Biontech-Aktie legte stärker zu als die von Pfizer
Dem US-Konzern hilft dabei, dass er im vergangenen Jahr sein mehr als zehn Milliarden Dollar großes Geschäft mit älteren, patentfreien Produkten abgespalten und mit dem Generikahersteller Mylan zu einem neuen Unternehmen fusioniert hat. Dieses operiert inzwischen unter dem Namen Viatris als völlig eigenständiger Pharmakonzern.
Das Geschäft von Pfizer ist daher wieder wesentlich stärker auf jüngere innovative Produkte mit besseren Wachstumsperspektiven konzentriert, darunter insbesondere eine Reihe von Krebsmedikamenten mit zweistelligem Umsatzwachstum. Auch der Umsatz mit dem Blutverdünner Eliquis legte um 25 Prozent zu.

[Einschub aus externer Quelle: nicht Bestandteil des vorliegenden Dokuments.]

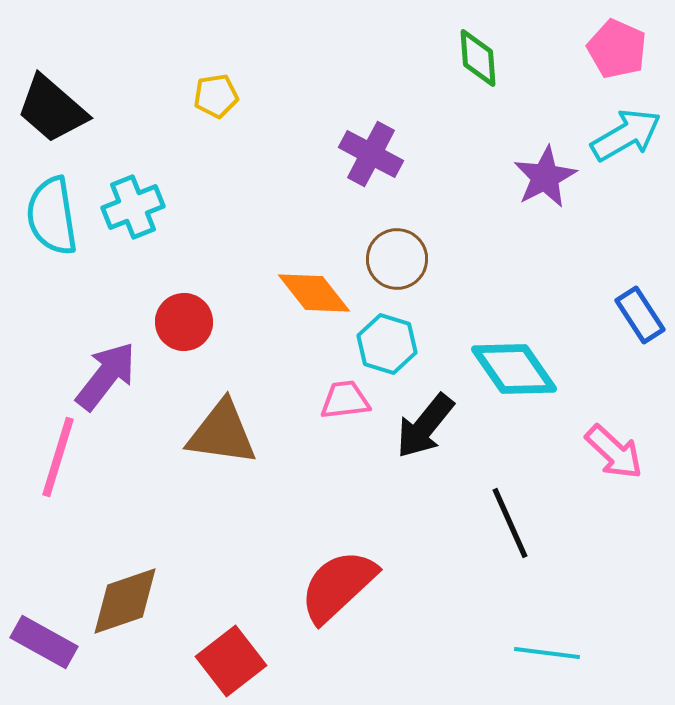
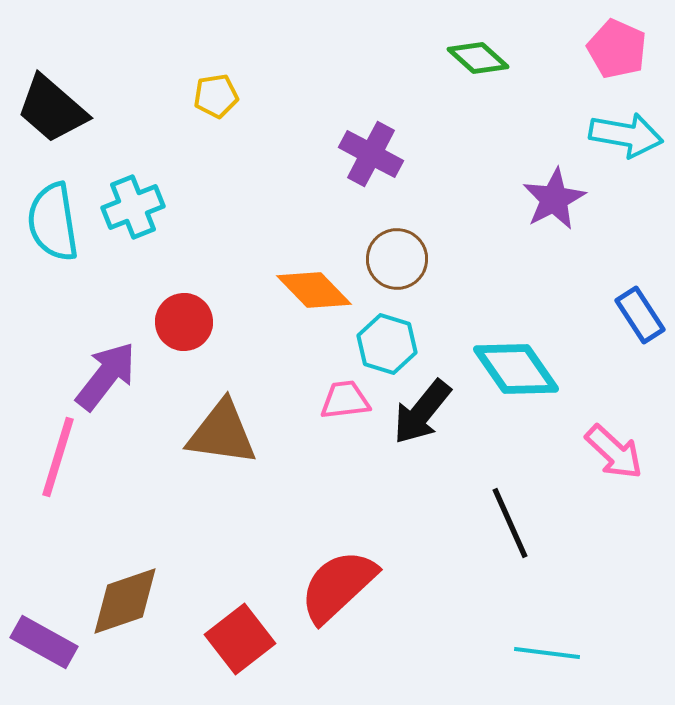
green diamond: rotated 44 degrees counterclockwise
cyan arrow: rotated 40 degrees clockwise
purple star: moved 9 px right, 22 px down
cyan semicircle: moved 1 px right, 6 px down
orange diamond: moved 3 px up; rotated 6 degrees counterclockwise
cyan diamond: moved 2 px right
black arrow: moved 3 px left, 14 px up
red square: moved 9 px right, 22 px up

Selbst im angestammten Geschäft entwickelt sich Pfizer damit besser als die meisten großen Pharmahersteller. Die Konkurrenten Roche, Novartis, Glaxo-Smithkline, Merck & Co. sowie Amgen verbuchten im ersten Quartal rückläufige Erlöse.
Das Comeback von Pfizer spiegelt sich bislang allerdings kaum in der Börsenbewertung wider: Seit Anfang 2020 hat sich die Aktie um gerade einmal 14 Prozent verteuert. Am Dienstag notierte sie bei um die 40 Dollar, woraus sich eine Marktkapitalisierung von etwa 224 Milliarden Dollar ergibt.
Demgegenüber war die an der Nasdaq gelistete Aktie von Biontech zuletzt stark im Aufwind und hat seit Anfang des vergangenen Jahres um mehr als 600 Prozent zugelegt. Der Börsenwert des Mainzer Biotechunternehmens überschritt am Montag erstmals die Marke von 50 Milliarden Dollar (rund 42 Milliarden Euro), gab am Dienstagnachmittag im schwachen Umfeld für Biotech- und Technologiewerte aber wieder um mehr als zwölf Prozent nach.